All the days of your life, you will look back on this day, the Feast of the Holy Family, and this feast will remind you that at the hour when you vowed your undying love for each other you were surrounded by family. You will remember that you stood here in God’s house, asking the Lord to grant you the blessing to start your own family, to give you the grace to be faithful and loving to each other as husband and wife. You will remember that you stood here in God’s house as adults in your own right, with your parents standing right next to you and holding in their hands the candles that were used at your baptism and at your First Communion. Your parents were the first ones to bring you to God’s house some thirty years ago to be baptized and to be named as children of God. They were the ones who brought you up in the faith of God’s family, the Church, and you honor them now by what you do today here in God’s house. As you pledge your love for each other before the Lord’s altar, you are letting your parents know that the faith that they have taught you, the faith they have shared with you, the faith they have raised you matters, and that the God whom they love, honor, and worship is the same God whom both of you seek to love, honor, and worship. You honor your fathers and you revere your mothers, and in return, as Sirach reminds us, the Lord assures you His blessings of a long life, atonement for your sins, and a house raised in justice to you (cf. Sir. 3:3, 6, 14).

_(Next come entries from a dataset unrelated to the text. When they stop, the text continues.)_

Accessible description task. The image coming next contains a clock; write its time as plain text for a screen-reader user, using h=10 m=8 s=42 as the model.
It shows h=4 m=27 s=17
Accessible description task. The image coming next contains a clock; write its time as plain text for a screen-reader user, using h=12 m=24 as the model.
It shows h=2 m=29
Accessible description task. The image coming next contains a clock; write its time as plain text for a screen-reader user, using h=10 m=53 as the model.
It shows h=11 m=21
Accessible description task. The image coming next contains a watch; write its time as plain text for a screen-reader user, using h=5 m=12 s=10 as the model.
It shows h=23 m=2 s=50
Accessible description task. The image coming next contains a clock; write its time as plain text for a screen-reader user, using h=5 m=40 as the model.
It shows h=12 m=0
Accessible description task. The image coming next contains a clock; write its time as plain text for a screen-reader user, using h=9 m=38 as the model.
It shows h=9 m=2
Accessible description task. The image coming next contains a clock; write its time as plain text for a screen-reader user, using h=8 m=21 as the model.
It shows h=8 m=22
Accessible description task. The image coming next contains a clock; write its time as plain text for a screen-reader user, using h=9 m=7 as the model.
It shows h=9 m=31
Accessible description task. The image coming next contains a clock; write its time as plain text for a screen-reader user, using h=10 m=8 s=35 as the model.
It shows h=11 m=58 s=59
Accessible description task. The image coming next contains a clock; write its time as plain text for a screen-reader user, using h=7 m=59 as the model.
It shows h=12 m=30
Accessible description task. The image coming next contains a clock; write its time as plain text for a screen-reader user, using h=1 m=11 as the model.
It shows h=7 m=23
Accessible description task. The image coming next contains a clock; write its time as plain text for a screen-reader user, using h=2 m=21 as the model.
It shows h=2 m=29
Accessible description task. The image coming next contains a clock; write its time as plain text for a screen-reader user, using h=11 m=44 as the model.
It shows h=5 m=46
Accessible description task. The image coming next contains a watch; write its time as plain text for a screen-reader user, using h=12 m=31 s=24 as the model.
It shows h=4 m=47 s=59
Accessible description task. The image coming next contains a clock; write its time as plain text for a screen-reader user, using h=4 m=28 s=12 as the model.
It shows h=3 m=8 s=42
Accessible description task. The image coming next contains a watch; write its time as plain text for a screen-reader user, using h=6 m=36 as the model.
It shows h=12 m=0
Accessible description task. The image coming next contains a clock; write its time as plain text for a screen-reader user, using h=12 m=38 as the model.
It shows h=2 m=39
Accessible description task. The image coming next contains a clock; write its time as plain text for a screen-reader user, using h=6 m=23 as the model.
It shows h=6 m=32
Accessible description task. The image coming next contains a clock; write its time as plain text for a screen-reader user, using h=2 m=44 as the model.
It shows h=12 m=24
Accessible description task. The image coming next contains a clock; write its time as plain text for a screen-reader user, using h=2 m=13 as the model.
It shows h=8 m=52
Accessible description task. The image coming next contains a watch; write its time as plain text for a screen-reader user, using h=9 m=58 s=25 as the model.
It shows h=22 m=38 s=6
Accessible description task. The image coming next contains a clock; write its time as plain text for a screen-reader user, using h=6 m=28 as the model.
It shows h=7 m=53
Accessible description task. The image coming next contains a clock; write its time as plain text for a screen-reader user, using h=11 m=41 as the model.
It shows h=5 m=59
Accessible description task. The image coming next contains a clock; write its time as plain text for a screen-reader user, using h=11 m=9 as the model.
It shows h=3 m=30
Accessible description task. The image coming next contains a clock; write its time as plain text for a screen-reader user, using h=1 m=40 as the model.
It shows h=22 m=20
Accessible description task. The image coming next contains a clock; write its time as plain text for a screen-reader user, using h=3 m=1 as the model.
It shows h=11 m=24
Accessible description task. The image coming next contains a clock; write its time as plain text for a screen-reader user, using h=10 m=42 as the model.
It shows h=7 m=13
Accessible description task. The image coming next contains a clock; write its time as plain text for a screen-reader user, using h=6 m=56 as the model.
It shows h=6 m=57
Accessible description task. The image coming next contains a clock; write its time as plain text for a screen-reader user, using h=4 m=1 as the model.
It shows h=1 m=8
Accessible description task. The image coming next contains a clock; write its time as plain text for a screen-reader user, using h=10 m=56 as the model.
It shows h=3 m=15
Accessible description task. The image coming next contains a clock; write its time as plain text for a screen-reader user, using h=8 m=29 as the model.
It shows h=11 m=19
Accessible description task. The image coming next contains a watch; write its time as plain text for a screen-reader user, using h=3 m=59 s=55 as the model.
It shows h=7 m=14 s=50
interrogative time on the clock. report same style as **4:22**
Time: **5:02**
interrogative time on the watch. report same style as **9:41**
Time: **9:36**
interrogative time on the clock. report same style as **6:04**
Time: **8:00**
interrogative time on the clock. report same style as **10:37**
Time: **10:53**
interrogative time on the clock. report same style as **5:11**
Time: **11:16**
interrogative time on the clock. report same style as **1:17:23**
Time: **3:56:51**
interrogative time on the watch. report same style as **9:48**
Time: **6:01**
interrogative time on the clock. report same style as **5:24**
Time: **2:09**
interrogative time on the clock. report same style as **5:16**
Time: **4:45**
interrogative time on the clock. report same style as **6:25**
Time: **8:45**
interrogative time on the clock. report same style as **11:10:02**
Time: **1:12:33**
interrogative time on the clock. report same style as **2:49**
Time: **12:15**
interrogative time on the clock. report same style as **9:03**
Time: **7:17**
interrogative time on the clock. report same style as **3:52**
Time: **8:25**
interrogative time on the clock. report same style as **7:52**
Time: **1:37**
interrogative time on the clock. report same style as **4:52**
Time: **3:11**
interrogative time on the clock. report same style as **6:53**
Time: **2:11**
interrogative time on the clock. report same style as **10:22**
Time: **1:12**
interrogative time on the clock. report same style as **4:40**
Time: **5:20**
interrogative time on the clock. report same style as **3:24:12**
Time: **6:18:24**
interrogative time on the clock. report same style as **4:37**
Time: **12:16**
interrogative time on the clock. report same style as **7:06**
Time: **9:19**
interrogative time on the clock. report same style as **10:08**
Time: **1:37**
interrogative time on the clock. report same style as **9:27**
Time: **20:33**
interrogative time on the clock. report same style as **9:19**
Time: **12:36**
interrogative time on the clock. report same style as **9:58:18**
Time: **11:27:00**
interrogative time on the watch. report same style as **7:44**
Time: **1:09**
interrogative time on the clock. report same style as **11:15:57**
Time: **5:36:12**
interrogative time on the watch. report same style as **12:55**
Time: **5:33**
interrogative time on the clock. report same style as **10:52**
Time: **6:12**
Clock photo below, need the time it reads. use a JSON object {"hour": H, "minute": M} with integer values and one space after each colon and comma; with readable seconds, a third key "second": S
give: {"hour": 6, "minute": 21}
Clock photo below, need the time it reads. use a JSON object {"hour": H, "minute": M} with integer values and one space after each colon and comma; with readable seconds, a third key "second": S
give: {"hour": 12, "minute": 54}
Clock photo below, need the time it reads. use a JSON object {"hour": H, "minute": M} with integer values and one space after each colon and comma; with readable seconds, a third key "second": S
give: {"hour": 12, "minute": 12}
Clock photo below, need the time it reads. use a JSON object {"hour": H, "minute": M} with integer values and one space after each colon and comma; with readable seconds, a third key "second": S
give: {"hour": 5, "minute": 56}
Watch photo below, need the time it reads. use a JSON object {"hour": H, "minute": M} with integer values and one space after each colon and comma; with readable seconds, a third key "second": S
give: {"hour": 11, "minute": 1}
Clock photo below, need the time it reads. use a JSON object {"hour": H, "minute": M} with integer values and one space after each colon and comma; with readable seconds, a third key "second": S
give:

All the days of your life, you will find yourselves looking back to the homes of your childhood and you will realize that the bulk of your preparation for marriage and family life has come not from the Pre-Cana sessions and classes you had with me but from the families you grew up in. To put it in another way, you did not know it but you were homeschooled for marriage. Indeed, it is the example of your parents that you will turn to in building your own family and in dealing with each other as husband and wife. That can be a good thing and that can be a bad thing. After all, you have learned from them some good habits and some bad habits: how to make lists, how to make a mess and live with that mess, and I’ll let you fill in the rest of the blanks. But, you know, Stacey, the fact that Patrick lived with your parents for three years and still wants to marry you and be a member of your family, tells me that he has found much to respect in the family life of the Pagoreks. The fact that your parents approve of him to be your husband also tells me that they too have come to appreciate how he has been raised by the Beatties. There is no doubt in my mind that there is a wealth of wisdom and support and love that comes from your families of origin.
The child Jesus Himself whose birth we celebrated just two days ago was born into a human family. He “grew and became strong, filled with wisdom” (Lk. 2: 40), thanks to the parents who raised Him in that home in Nazareth. Mary His mother and Joseph His foster-father were the ones who guided this Christ-Child who was “destined for the fall and rise of many in Israel” (Lk. 2:34). Jesus experienced the length and breadth and depth of selfless love from His parents. He learned from Joseph how to be a righteous man, how to ignore shame for the sake of love. He learned from Mary how to say yes to the Father in Heaven, how to bear the joys and the sorrows, how to stand by one’s family even to that final ignominious hour beneath the cross. Jesus learned from the sacrifices of His parents how to offer sacrifice, how to give without counting the cost, how to love without ever holding back. And here, beneath the shadow of His cross, beneath the sign of Christ’s love that never held anything back, you, Patrick and Stacey, will promise to love and honor each other today and all the days of your life. This cross is the love that you have to live up to. It is the bond of perfection (Col. 3:14) that St. Paul reminds you to put on, the love he calls you to clothe yourselves with. It is the love that your parents first introduced you to when they presented you to God’s temple to be counted as one of God’s own. It is the love that you are now charged to teach to your own children and to your children’s children. Believing in that love and living by that love is your family tradition; it has been handed over to you by your families of origin—the Hares and the Beatties, the Pagoreks and the Wohadlos—and it has been handed over to them by our family of faith—the Church—going back to the Apostles and the house Churches of the first century, to Jesus and the Holy Family, to God Himself who is Love.
Patrick and Stacey, you’ve had two weeks of wedding planning and seven years of dating. Here we are now in the middle of the hour for the Nuptial Mass. Here, beneath the shadow of Christ’s cross, the altar of God awaits for what both of you have to offer: the promise to love and to be true in good times and in bad, in sickness and in health, all the days of your life.